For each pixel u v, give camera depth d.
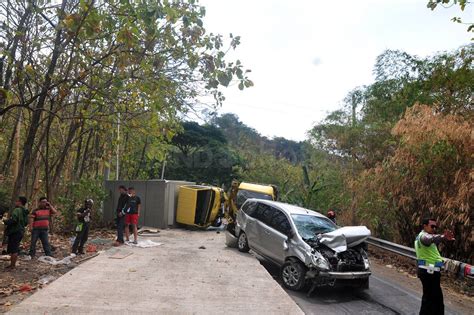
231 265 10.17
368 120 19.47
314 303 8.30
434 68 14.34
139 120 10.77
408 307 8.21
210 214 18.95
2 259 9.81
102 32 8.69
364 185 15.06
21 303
---
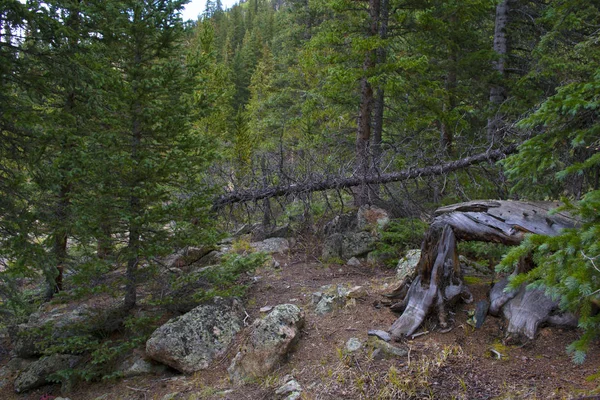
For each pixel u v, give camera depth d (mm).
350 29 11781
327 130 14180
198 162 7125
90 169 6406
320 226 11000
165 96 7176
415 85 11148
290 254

▸ TRY IT: Go through the entries and report every line with the string "depth".

▸ YOUR SOLUTION:
For each pixel u v, give camera depth d.
For each pixel u v, give camera depth d (mm).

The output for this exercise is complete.